Goodbye, Columbus

Neil tient, un jour, les lunettes de Brenda. Sous le charme, il décide de l’appeler et commence alors leur histoire. Lui, jeune bibliothécaire juif vivant dans le quartier ouvrier de Newark. Elle, une riche étudiante.

Ainsi passa l’été. Je voyais Brenda tous les soirs : nous allions nous baigner, nous allions faire des promenades à pied, en voiture, dans la montagne, si loin et si longtemps que lorsque nous nous apprêtions à redescendre, le brouillard avait commencé à émerger des arbres et à envahir la route ; je crispais mes mains sur le volant et Brenda mettait ses lunettes pour surveiller la ligne blanche. Et nous mangions – quelques nuits après après ma découverte du réfrigérateur à fruits, Brenda m’y mena elle-même. Nous remplissions d’énormes soupières de cerises, et dans les plats à rôti nous empilions des tranches de pastèques. Puis nous remontions, passions par la porte du sous-sol qui donne sur l’arrière de la maison, allions nous asseoir sur la pelouse sous l’arbre à sports, à la lumière qui filtrait des fenêtres du salon. Pendant un moment, le seul bruit était celui que nous faisions en crachant les noyaux.  » Je voudrais bien qu’ils prennent racine dans la nuit et qu’au matin il y ait des cerises et des pastèques. »

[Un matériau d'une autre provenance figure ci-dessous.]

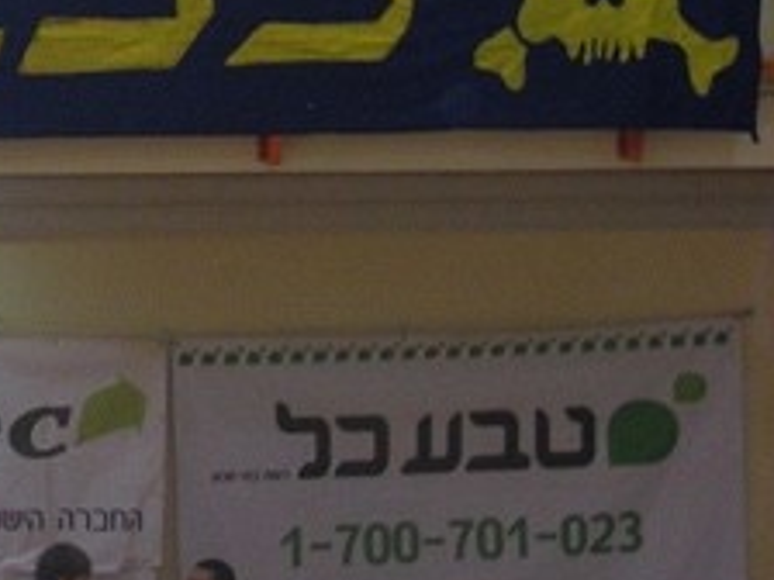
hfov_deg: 6.9
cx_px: -605
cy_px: -224
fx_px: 6305
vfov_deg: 5.2
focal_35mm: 282
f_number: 3.5
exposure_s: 1/60
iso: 136
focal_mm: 13.2
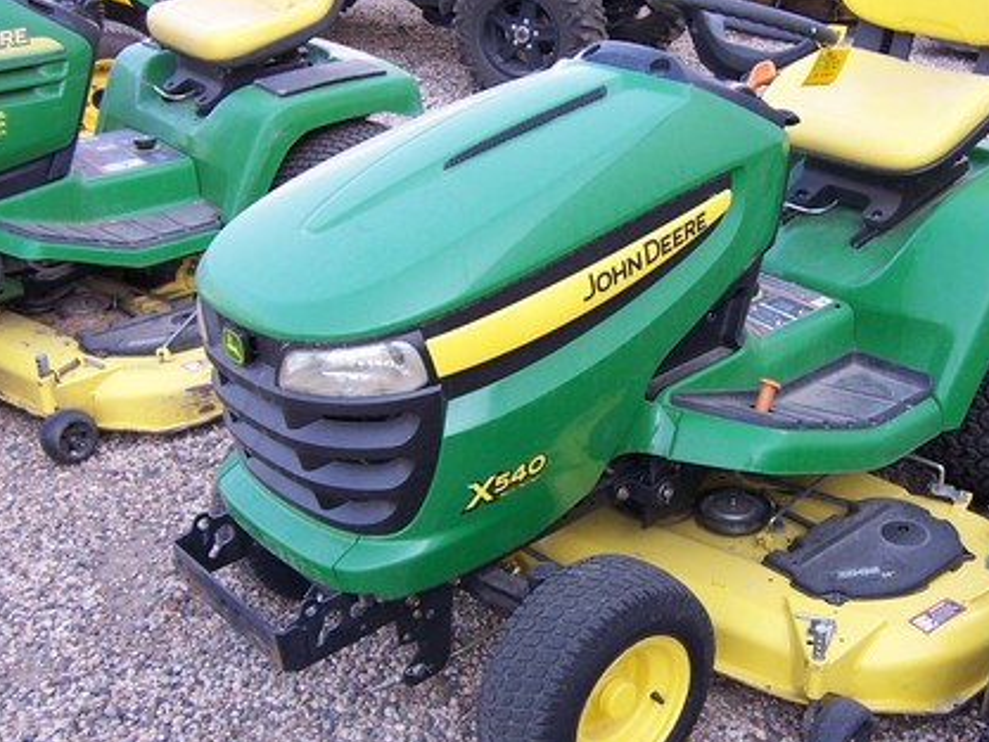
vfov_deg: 33.6
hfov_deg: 43.4
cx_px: 633
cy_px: 348
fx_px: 1229
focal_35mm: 43
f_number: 3.4
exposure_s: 1/90
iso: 80
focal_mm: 5.5
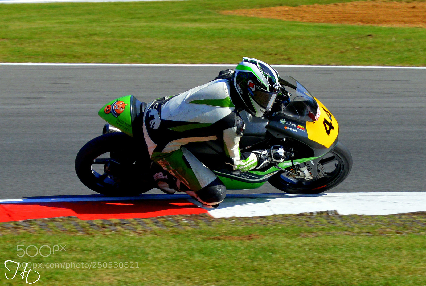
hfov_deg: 24.6
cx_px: 213
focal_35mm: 82
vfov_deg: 16.6
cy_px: 143
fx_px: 978
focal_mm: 55
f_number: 6.3
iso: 400
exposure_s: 1/1600
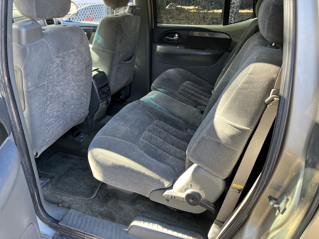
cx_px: 160
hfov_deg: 63.4
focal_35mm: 28
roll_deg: -3.5
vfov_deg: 49.7
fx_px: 258
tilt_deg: -25.8
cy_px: 120
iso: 80
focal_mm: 3.99
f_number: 1.8
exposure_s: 1/68
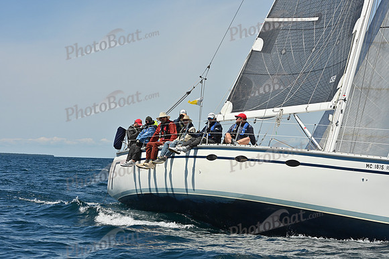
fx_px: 1102
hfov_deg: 20.0
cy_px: 130
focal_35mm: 102
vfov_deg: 13.4
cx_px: 194
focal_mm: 102
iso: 320
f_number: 11
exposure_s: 1/1000
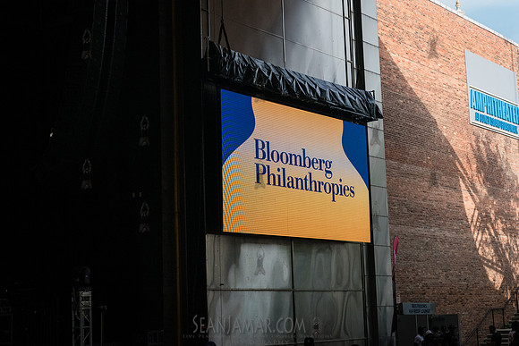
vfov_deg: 22.6
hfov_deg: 33.4
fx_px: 865
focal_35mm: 60
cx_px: 260
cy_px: 173
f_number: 5.6
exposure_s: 1/4000
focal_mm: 60
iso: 4000
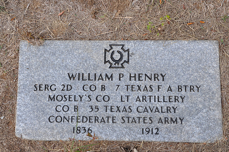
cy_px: 75
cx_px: 120
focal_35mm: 54
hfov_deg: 36.9
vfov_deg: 25.0
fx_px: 343
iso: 200
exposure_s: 1/60
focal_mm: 34
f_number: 8
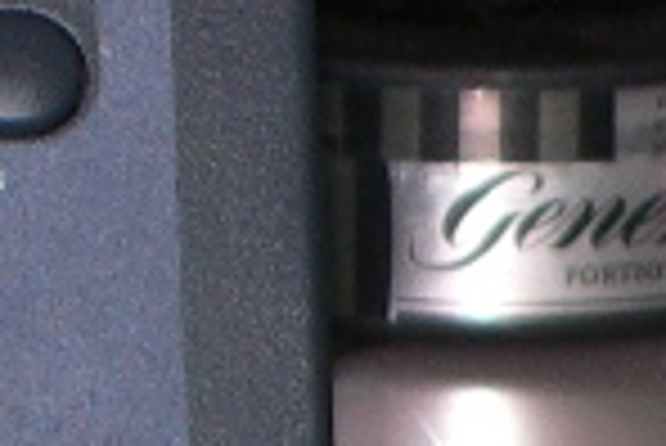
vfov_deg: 1.8
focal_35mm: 768
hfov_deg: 2.6
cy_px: -658
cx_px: -1372
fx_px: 14222
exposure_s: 1/60
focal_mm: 17.9
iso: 100
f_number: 2.8
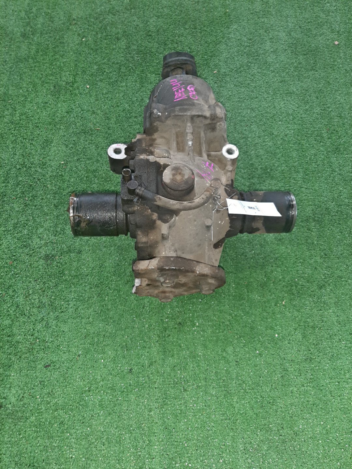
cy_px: 234
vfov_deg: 67.3
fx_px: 353
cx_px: 176
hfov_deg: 53.1
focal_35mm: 26
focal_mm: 3.93
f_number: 1.7
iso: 220
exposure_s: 1/50
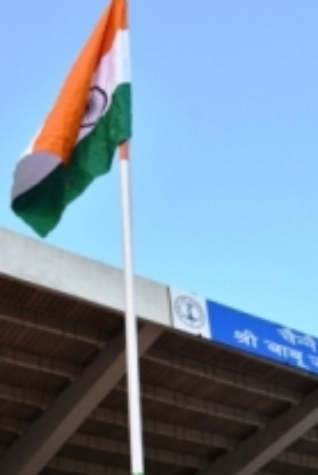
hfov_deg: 23.3
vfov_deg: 31.9
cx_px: 217
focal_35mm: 58
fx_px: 767
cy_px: 473
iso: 200
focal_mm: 18
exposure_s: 1/250
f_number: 8
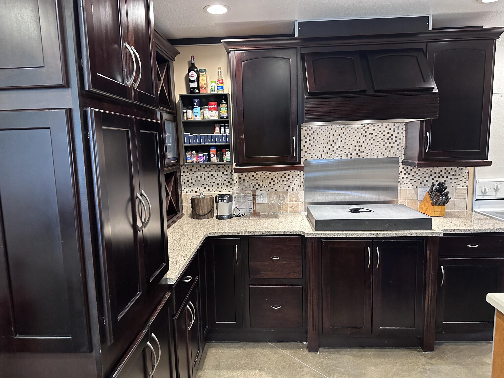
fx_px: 349
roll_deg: +1.6
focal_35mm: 24
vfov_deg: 56.8
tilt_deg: -8.4
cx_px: 252
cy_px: 189
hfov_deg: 71.6
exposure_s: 1/60
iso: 640
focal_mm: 6.86
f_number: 1.78
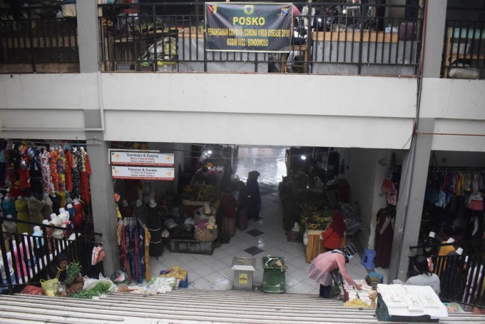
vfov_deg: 48.0
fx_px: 364
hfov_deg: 67.4
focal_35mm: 27
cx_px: 242
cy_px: 162
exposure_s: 1/800
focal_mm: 18
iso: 6400
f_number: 6.3
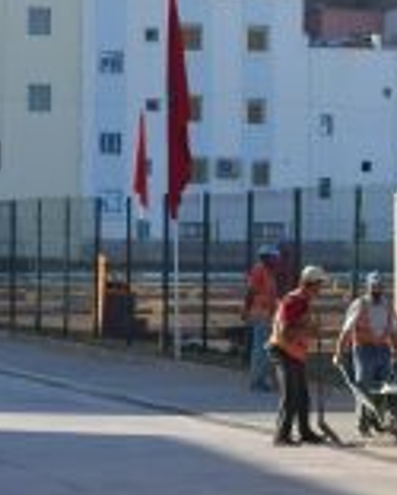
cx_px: 788
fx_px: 3213
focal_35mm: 219
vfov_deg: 8.8
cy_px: 311
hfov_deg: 6.8
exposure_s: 1/250
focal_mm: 38
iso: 100
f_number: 8
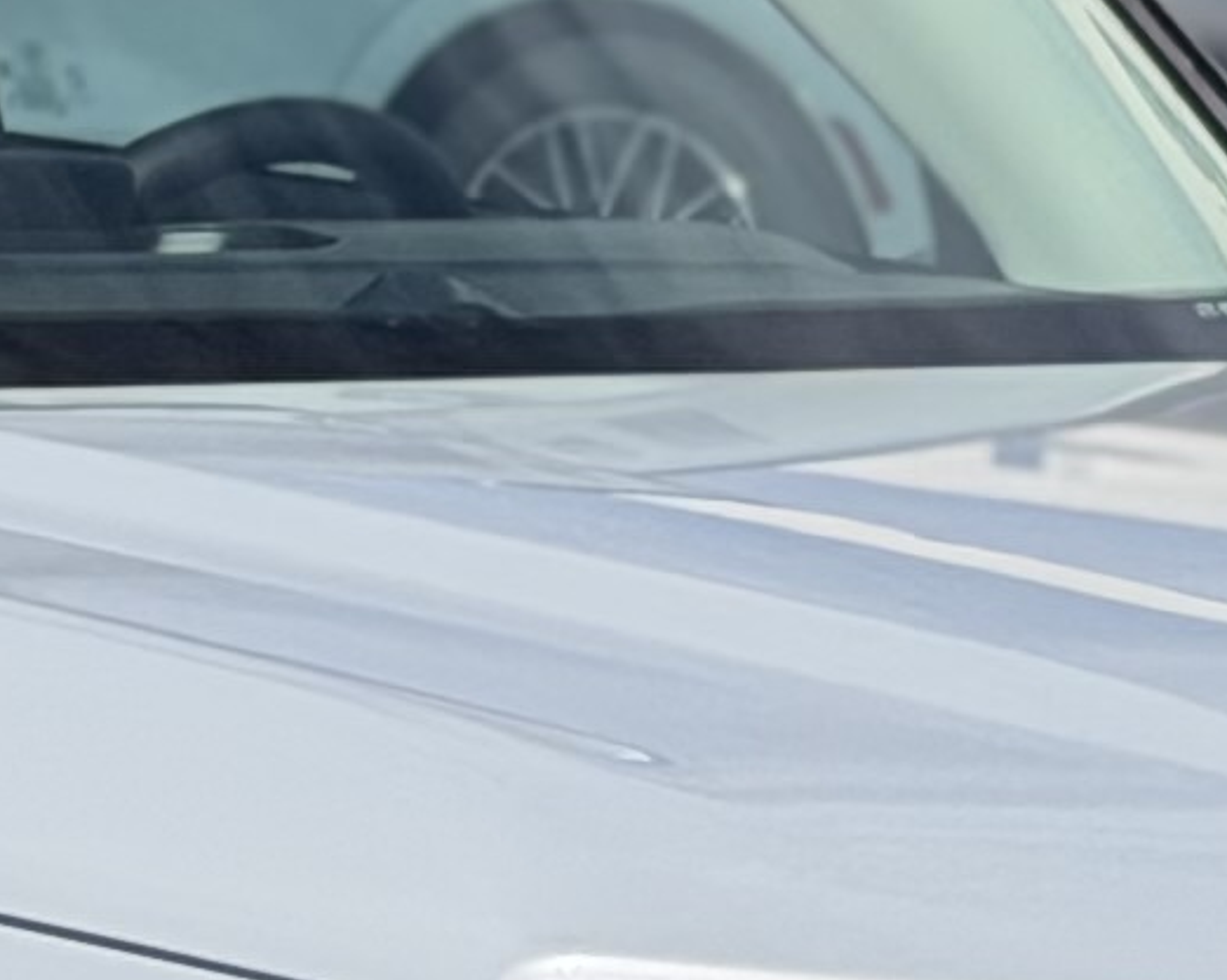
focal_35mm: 362
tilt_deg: -7.0
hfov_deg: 5.3
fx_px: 13138
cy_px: 818
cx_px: -364
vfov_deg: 4.3
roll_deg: -3.9
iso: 64
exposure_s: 1/6536
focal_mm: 6.76
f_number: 1.78
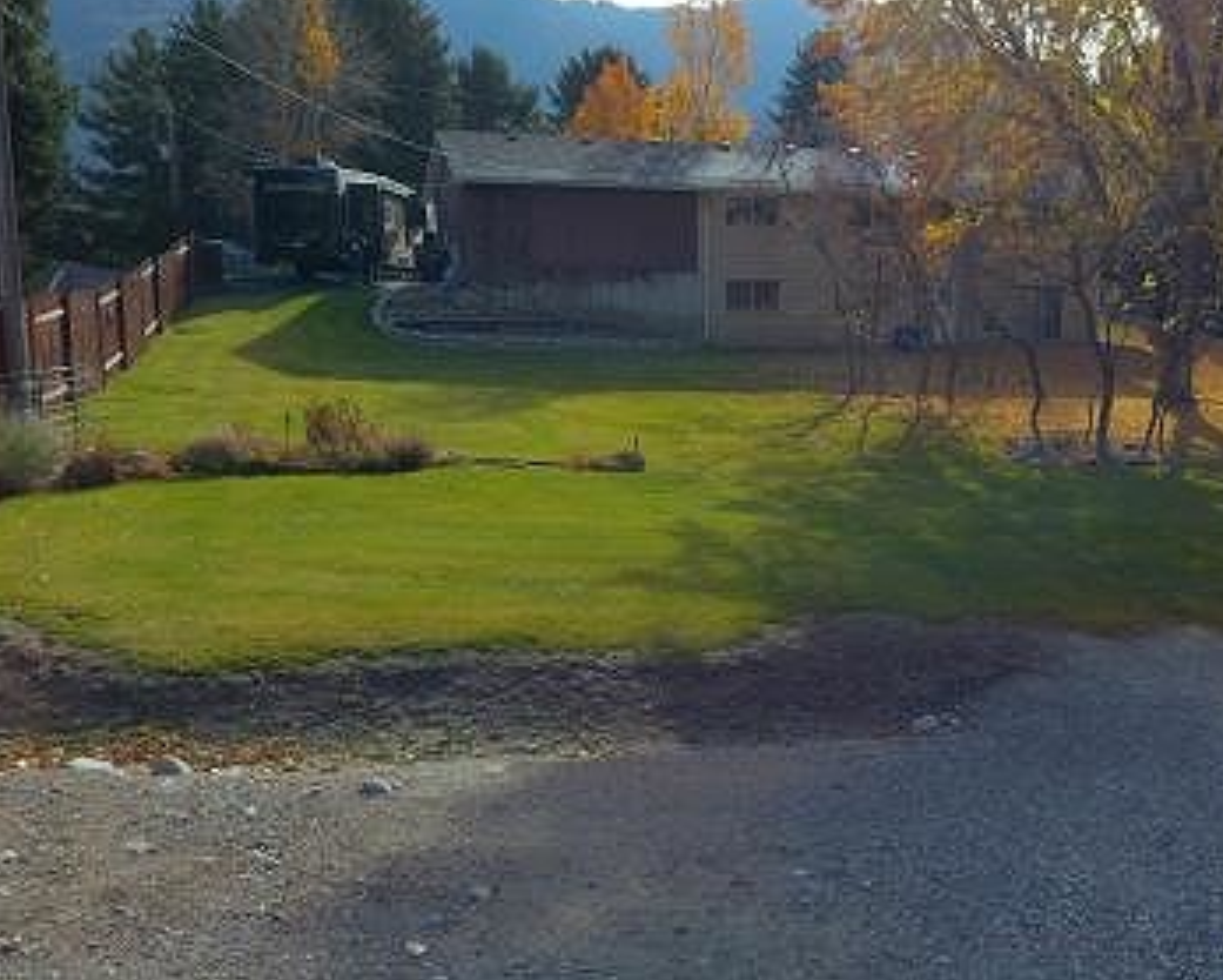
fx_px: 1304
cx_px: 871
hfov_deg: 48.9
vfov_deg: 41.2
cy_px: 479
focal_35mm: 36
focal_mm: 3.61
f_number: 2.8
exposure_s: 1/255
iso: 100
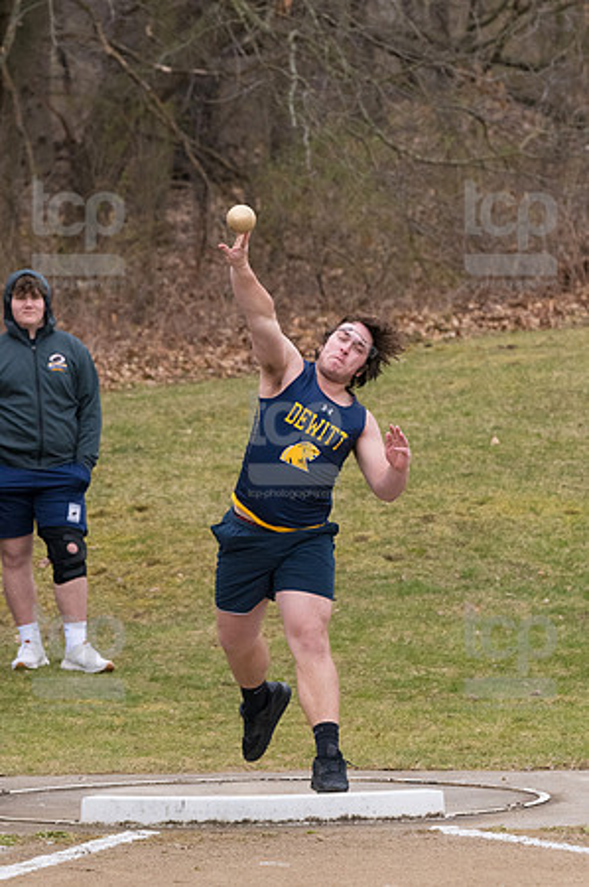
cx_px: 294
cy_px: 444
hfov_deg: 5.4
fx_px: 6272
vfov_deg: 8.1
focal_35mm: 255
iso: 2000
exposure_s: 1/2000
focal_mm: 170
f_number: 5
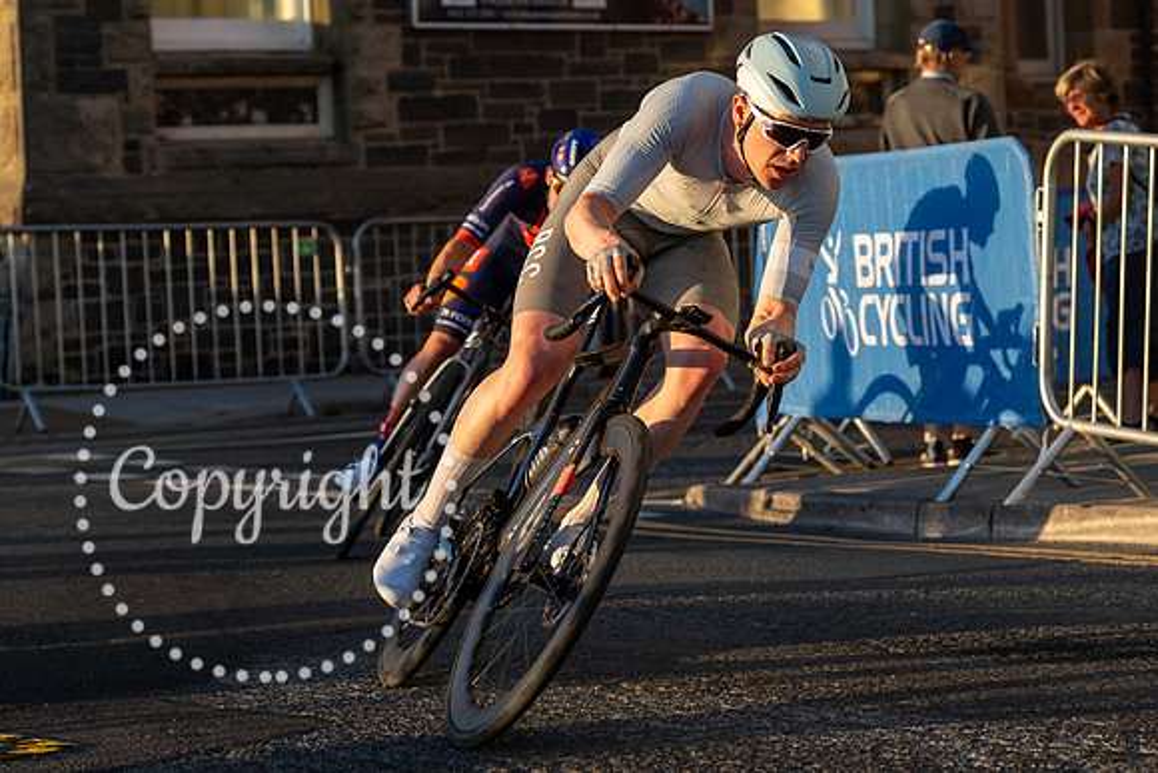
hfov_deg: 17.7
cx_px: 785
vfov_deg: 11.9
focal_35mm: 115
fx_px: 3698
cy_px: 330
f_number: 4
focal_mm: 76
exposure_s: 1/1000
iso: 200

Ce court roman est l’amour d’un été. Cela commence par le coup de foudre, se poursuit par la passion et la tendresse de la découverte avant d’affronter la rentrée, moment où les cartes sont rebattues. La jeunesse, la maladresse, les idées préconçues (sociales et sentimentales) se confrontent et c’est un profond attachement qui relie le lecteur au jeune couple. A cette histoire, Philip Roth ajoute d’autres niveaux. D’abord, il y a une rencontre sociale provoquant immédiatement la peur de chaque côté. La famille de Neil, notamment sa tante, subit un déclassement violent. La famille de Brenda cache son véritable point de vue tant que cette histoire n’est pas trop sérieuse. Se pose alors la question de famille. Même si les jeunes gens s’en éloignent, ils se projettent avec la construction d’une famille. Ce noyau se transforme en obsession pour le personnage de Neil qui imagine un mariage et un futur. Il tente de copier un modèle social typique de la société américaine. Celle-ci se présente également par le racisme et l’exclusion. Neil, à la bibliothèque, favorise l’accès d’un jeune noir à un livre sur Gauguin. Mais cela lui posera un problème et Neil, se voulant médiateur, découvre les deux aspects de la réalité. Encore une fois la peur est présente. Ce sentiment s’intègre peu à peu à la romance naissante et amplifie une fin attendue mais que Philip Roth laisse ouverte, telle une plaie que seul le temps pourra refermer.

Ce roman de Philip Roth, traduit par Céline Zins (et revu par Ada Savin), est publié en édition bilingue par Folio au prix de 11,40€.